Actually, many (most?) developers including myself consider the PHP
manual quite good, if not one of the best if compared to the other
"competitors". Remember: it's mostly a reference manual, not a tutorial,
even though it contains some introduction chapters.

The only thing I don't like (yet) is the fundamental change in the
chapter structure some weeks ago. On my local server I still have the
older version, while in the online manual now I might have to search a
while to find the chapter I'm looking for ...

>Yes, based on your explanation, it seems that print_f() and sprint_f()
>are very powerful functions that I would be well advised to learn more
>fully.

Indeed.

>Thanks for taking the time to answer so completely.
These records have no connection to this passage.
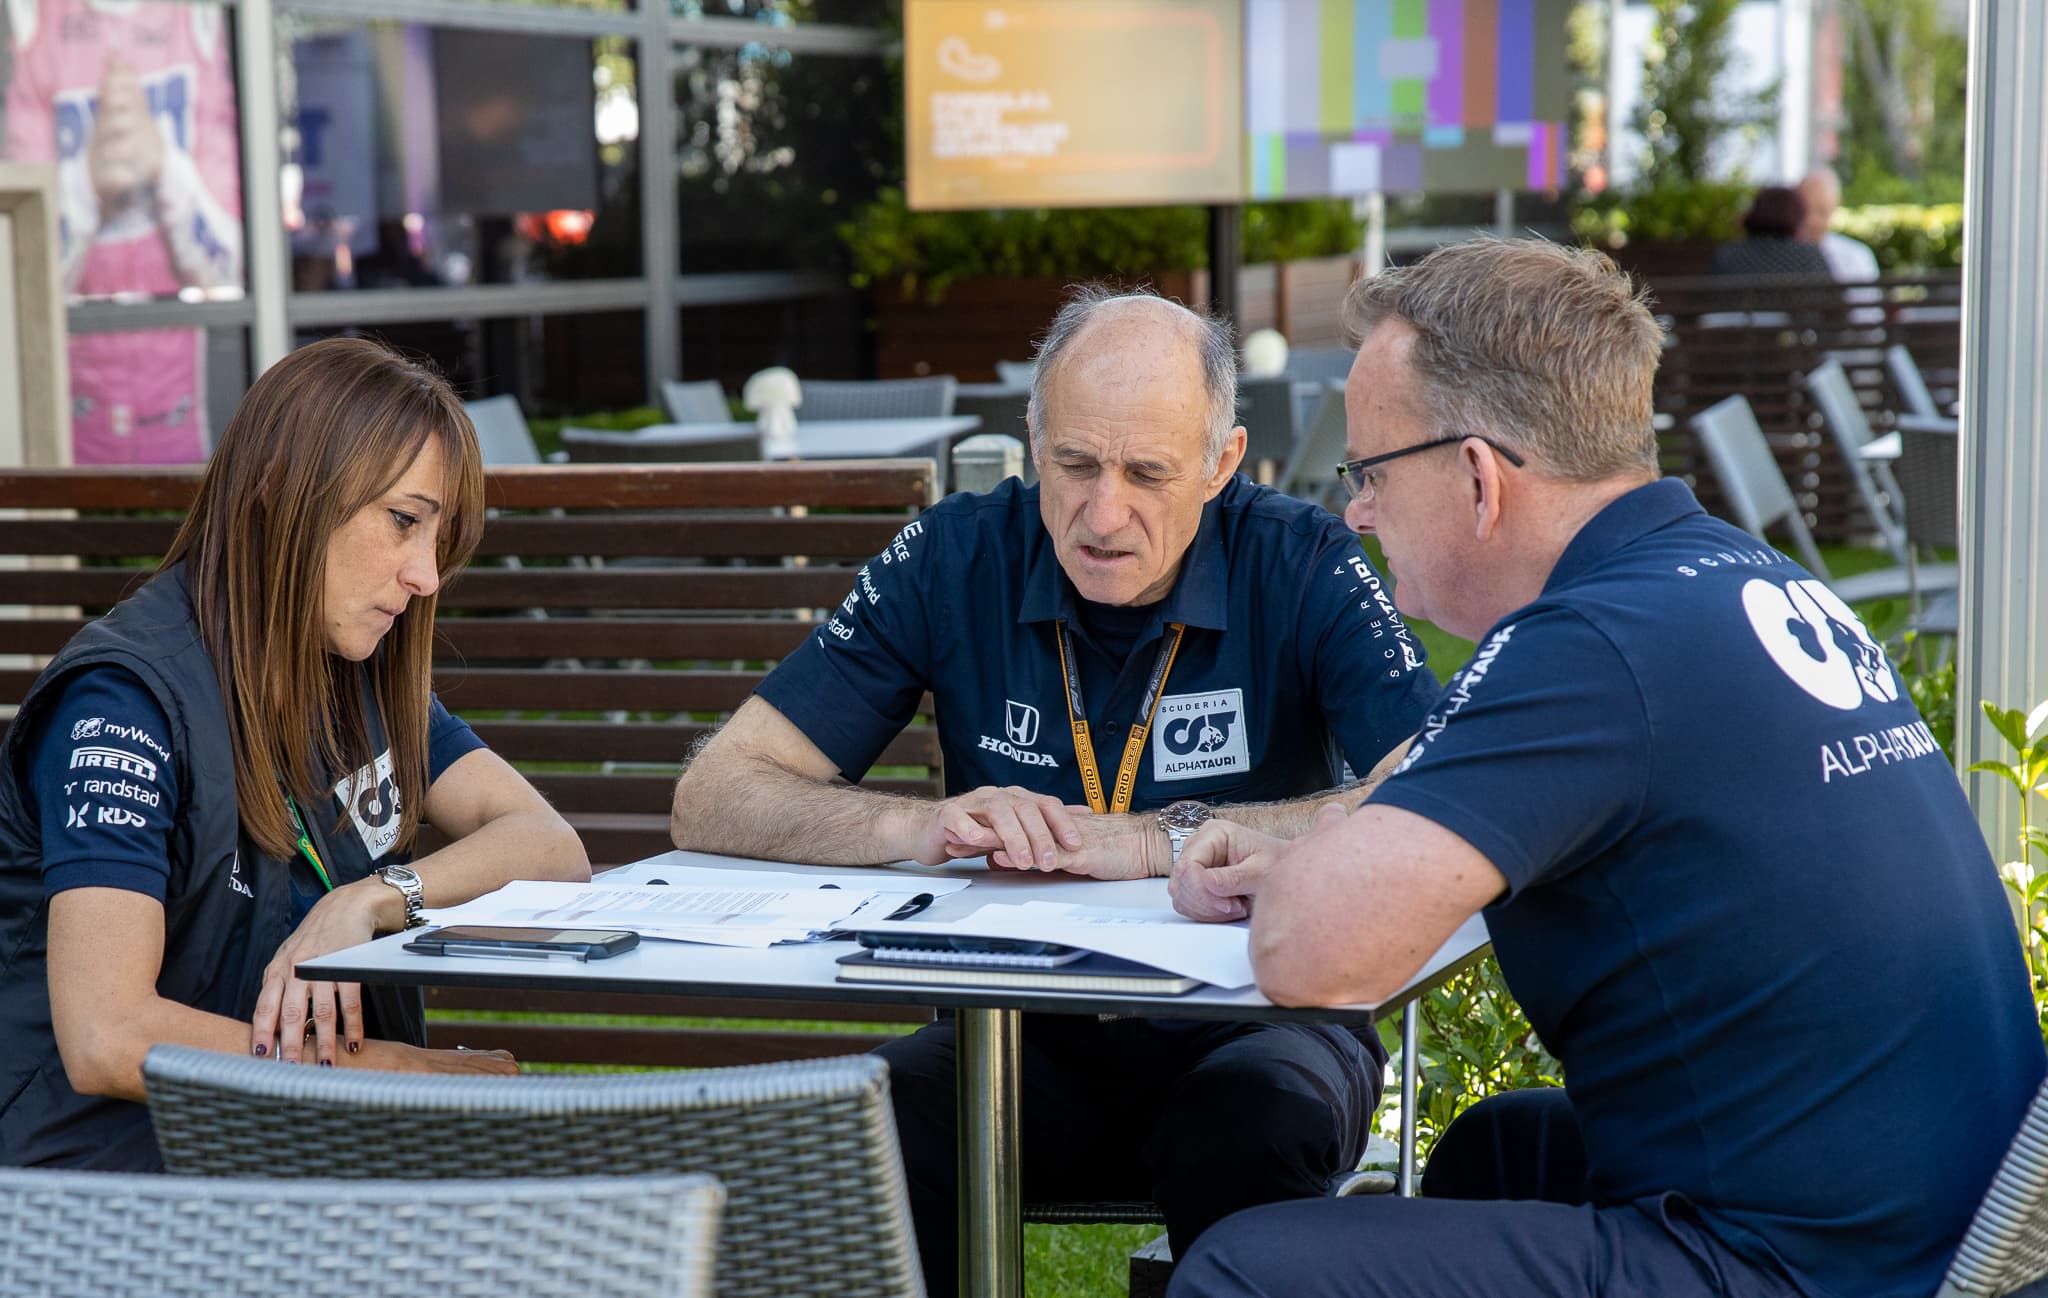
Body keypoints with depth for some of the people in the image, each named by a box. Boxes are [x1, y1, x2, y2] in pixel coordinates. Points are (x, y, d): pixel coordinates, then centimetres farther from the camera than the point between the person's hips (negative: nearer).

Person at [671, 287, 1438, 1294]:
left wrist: (1165, 840, -26)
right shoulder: (953, 560, -3)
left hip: (1255, 1017, -1)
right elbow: (713, 797, -4)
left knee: (1255, 1125, -35)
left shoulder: (1304, 566, -8)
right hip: (1029, 1032, 1)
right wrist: (918, 827, -23)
You're welcome. I'm glad it was helpful.

Micha

On Thu, 24 Jul 2008 08:58:49 -0400, Brett <nospam@address.withheld>
wrote:

>I went to the PHP.net site and read both print_f() and
>sprint_f()

One small point of order is that neither function contains an
underscore character. The function names are printf() and sprintf(). I
know it's probably a simple typo, but for anyone else reading this
they might be pulling their hair out looking for print_f() or
sprint_f(). ;-)

Gary

Gary,

> One small point of order is that neither function contains an
> underscore character.


You're right, but then, these small inaccuracies don't really matter... :-)

Hi Micha,

Sorry for waking you. You helped me once before on this and I'm hoping
you can help me again.

I have decided to change all of the date fields on my update page to
drop down lists, and using your technique I have successfully done the
month and day fields. The problem I'm having is with the year field. I
have an array $years = range(2006, 2016) to populate the list, but what
is being saved on update is the key not the value. Here's the code:

> <label for="select">Year:</label>
> <?php print "<select name='year' id='year'>\n";
> for ($i = 1; $i <=9; $i++) {
> printf("<option value='%4u',%s>%s</option>\n",
> $i,
> $i == $mysqldate[0] ? " selected='selected' ": '',
> $years[$i-1]
> );
> }
> print "</select>\n"; ?>

After updating when I view the record list I see Aug. 21, 0003. I have
been scratching my head over this one trying to figure out how to get
the value not the key saved in the table. What am I doing wrong?

Thanks for your help, again.

Brett

I got it sorted out.

> <select name="year" id="year">
> <?php
> foreach ($years AS $year) {
> print "<option value=\"$year\" ";
> if ($year == $now['year']) { print '
> selected="selected" '; }
> print ">$year</option>\n";
> }
> ?>
> </select>

I went to a foreach which was easier.